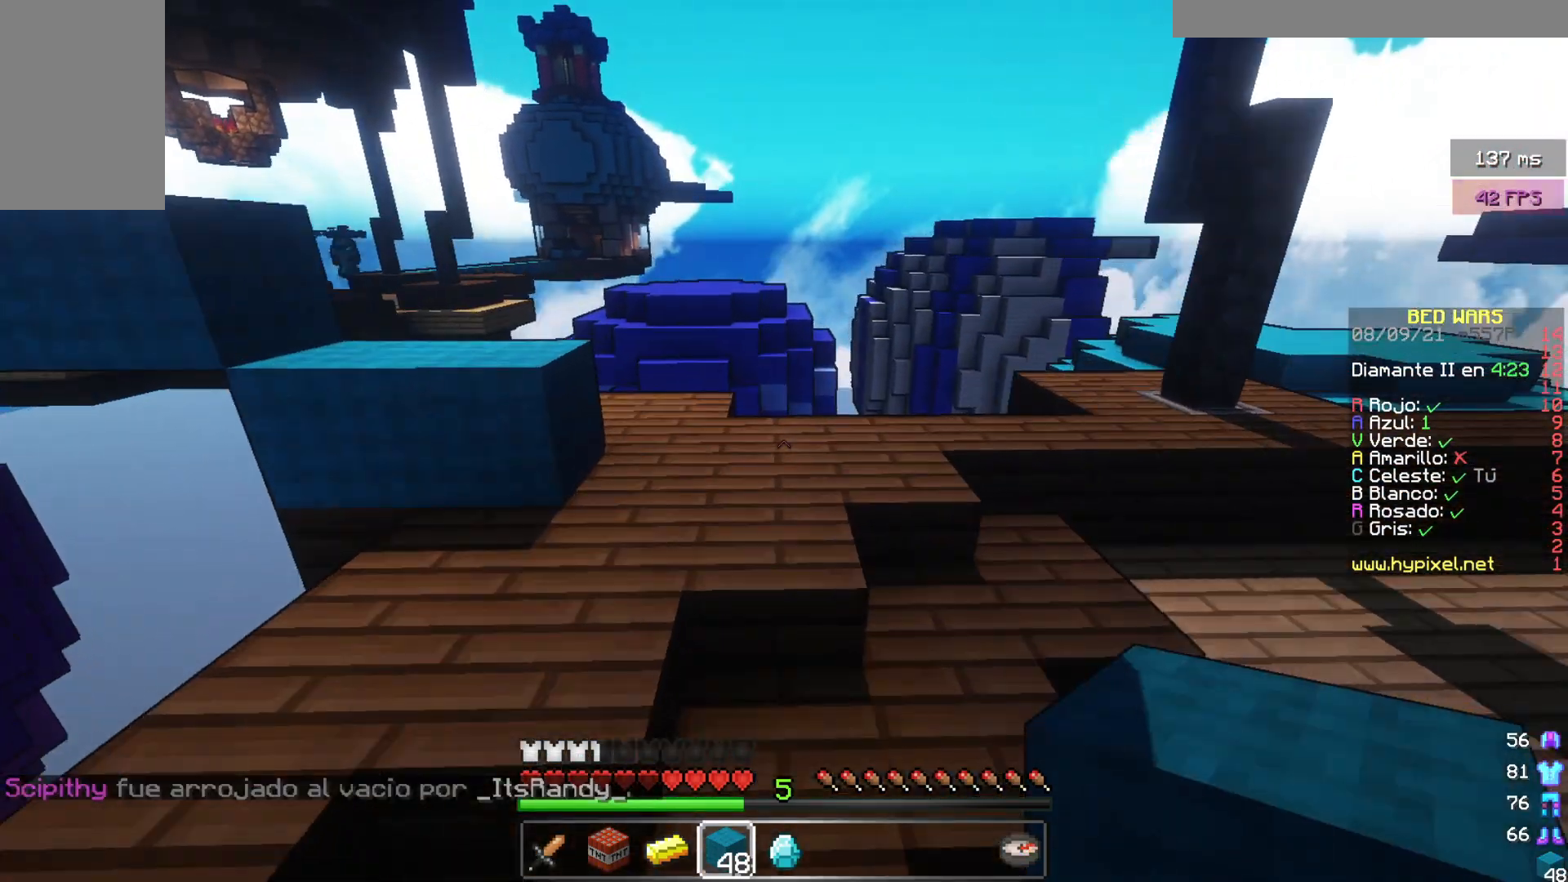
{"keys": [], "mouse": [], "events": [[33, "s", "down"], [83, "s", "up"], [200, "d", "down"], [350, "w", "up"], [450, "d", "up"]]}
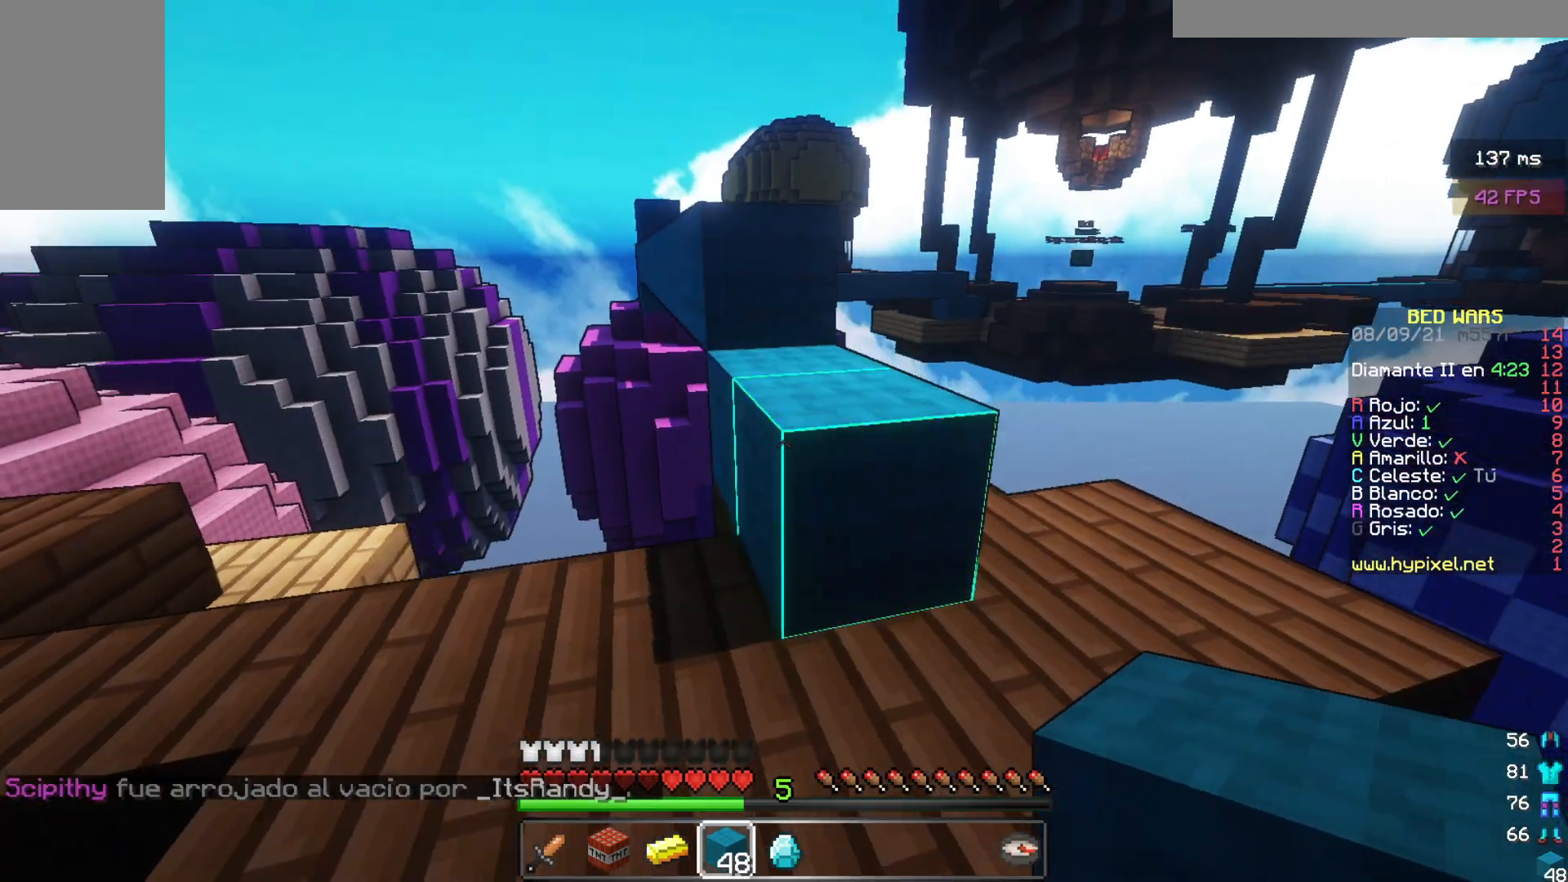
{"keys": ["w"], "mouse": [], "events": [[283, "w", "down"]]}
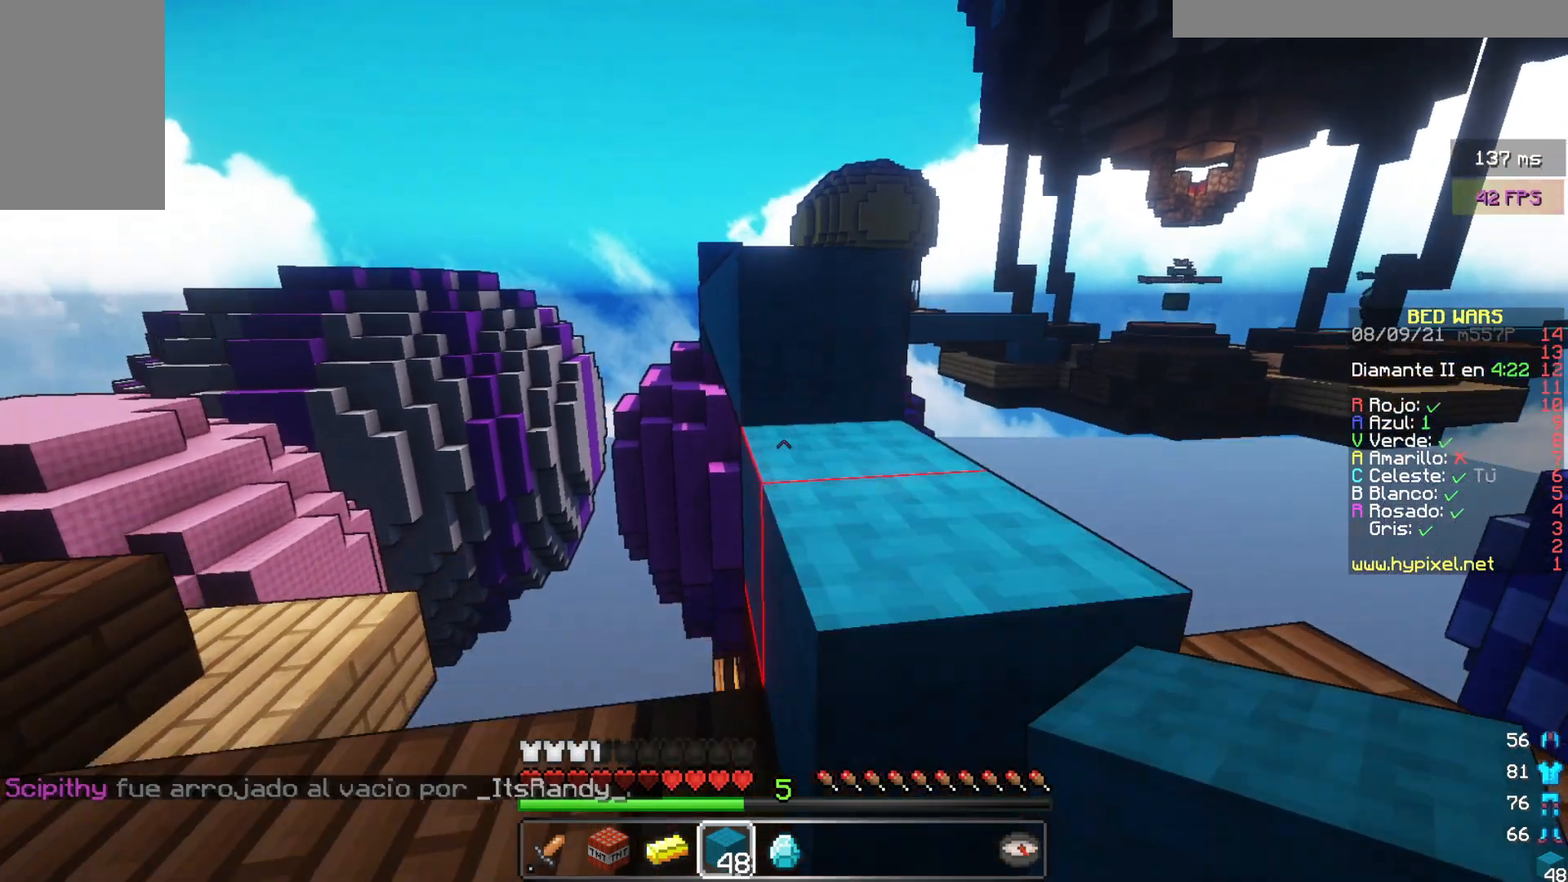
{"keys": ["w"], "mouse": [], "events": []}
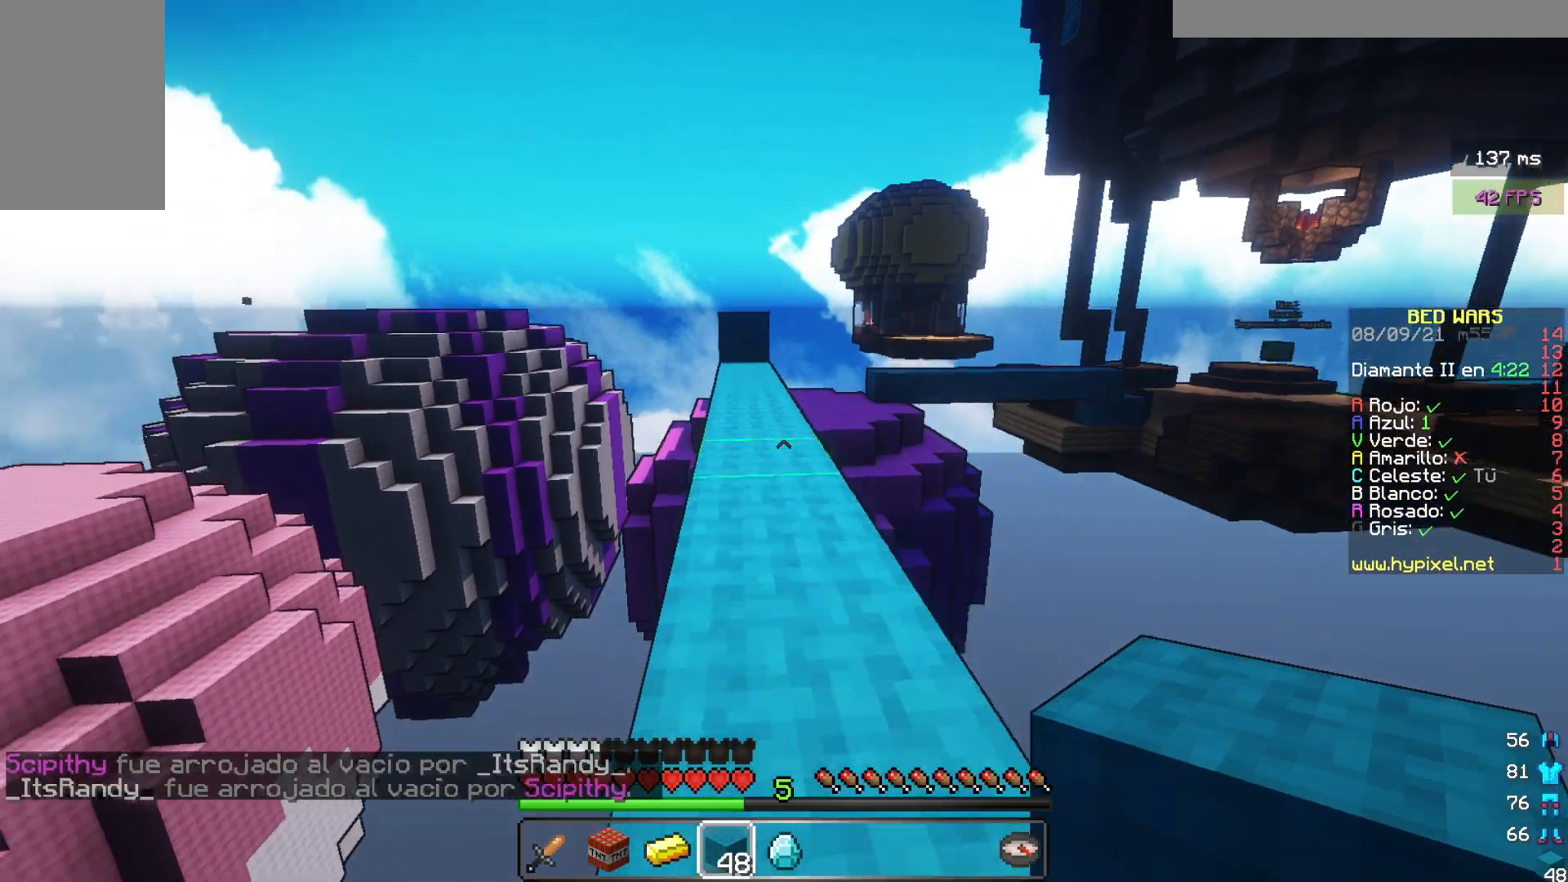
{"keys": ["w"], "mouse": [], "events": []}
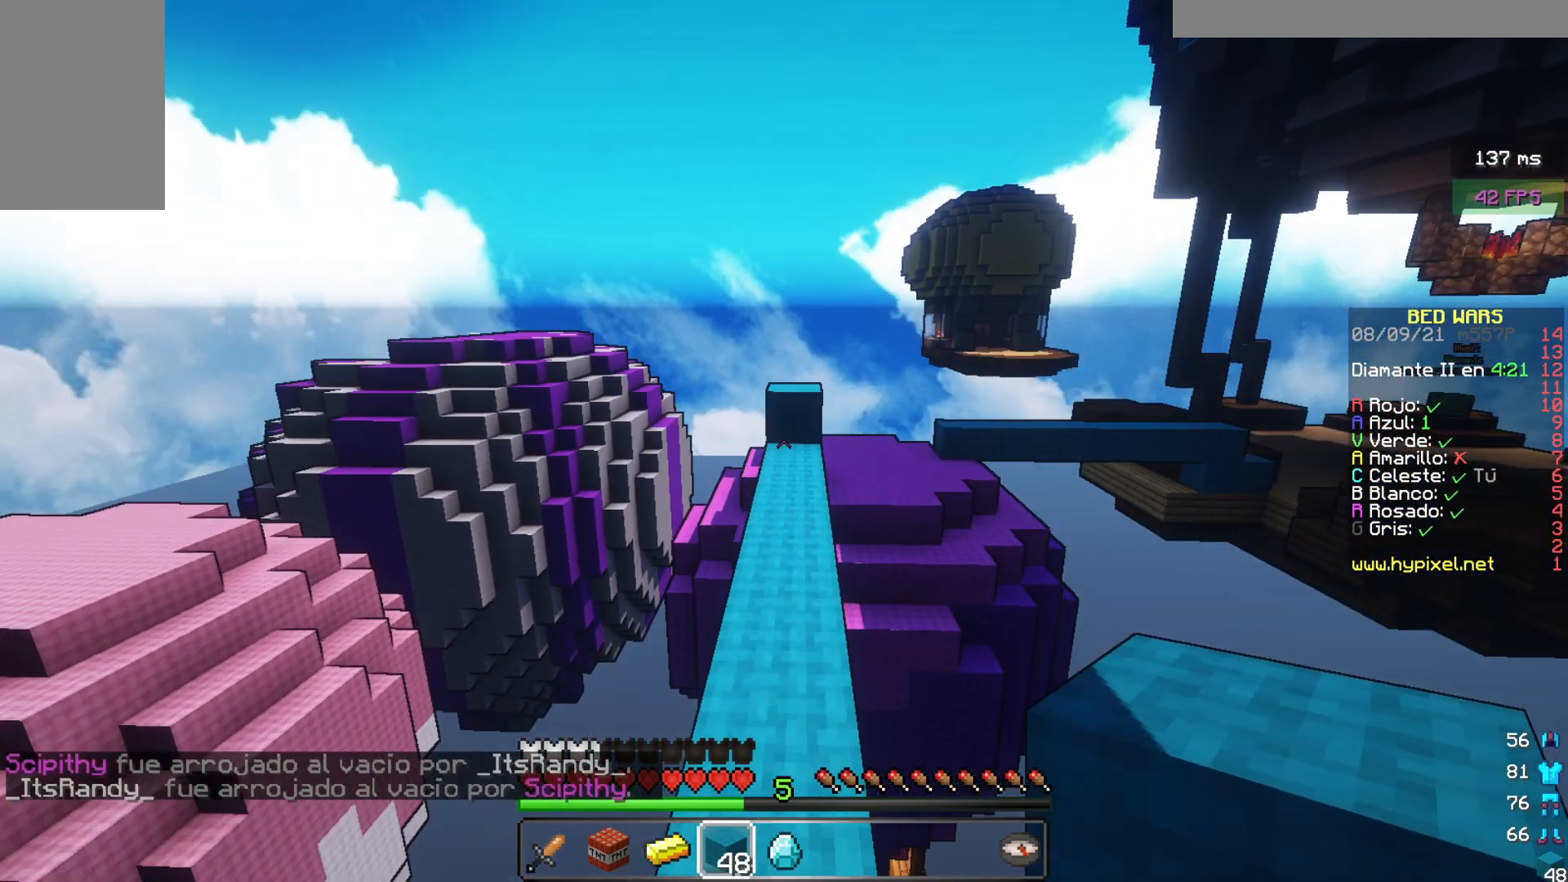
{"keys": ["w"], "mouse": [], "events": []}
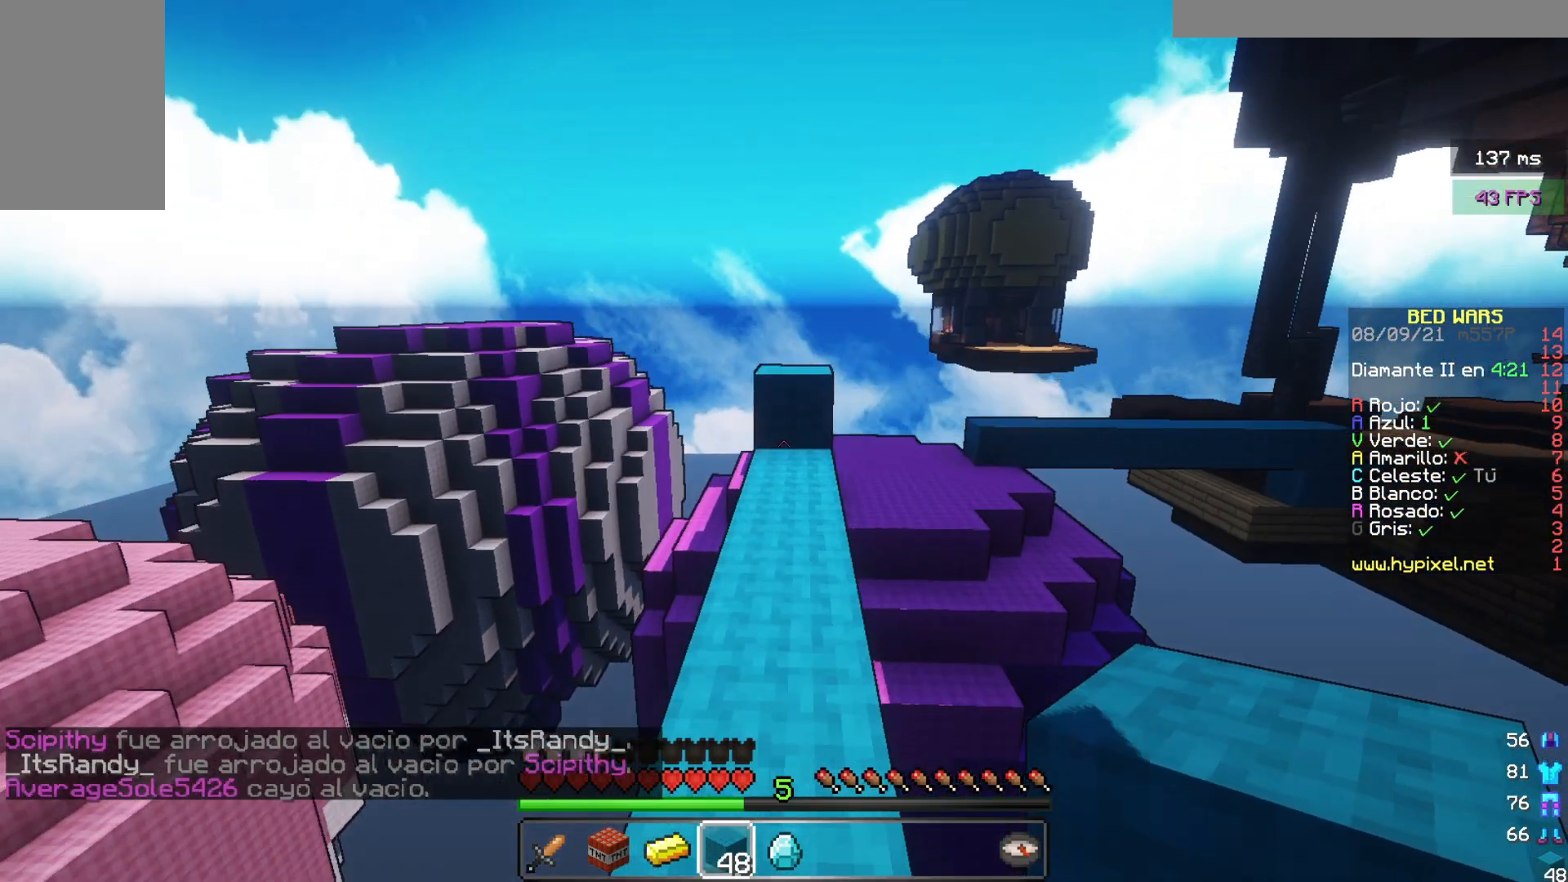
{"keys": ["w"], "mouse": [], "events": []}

Task to complete: Show every line from the listing above in which the string "down" appears.

Answer to the exercise:
{"keys": [], "mouse": [], "events": [[33, "s", "down"], [83, "s", "up"], [200, "d", "down"], [350, "w", "up"], [450, "d", "up"]]}
{"keys": ["w"], "mouse": [], "events": [[283, "w", "down"]]}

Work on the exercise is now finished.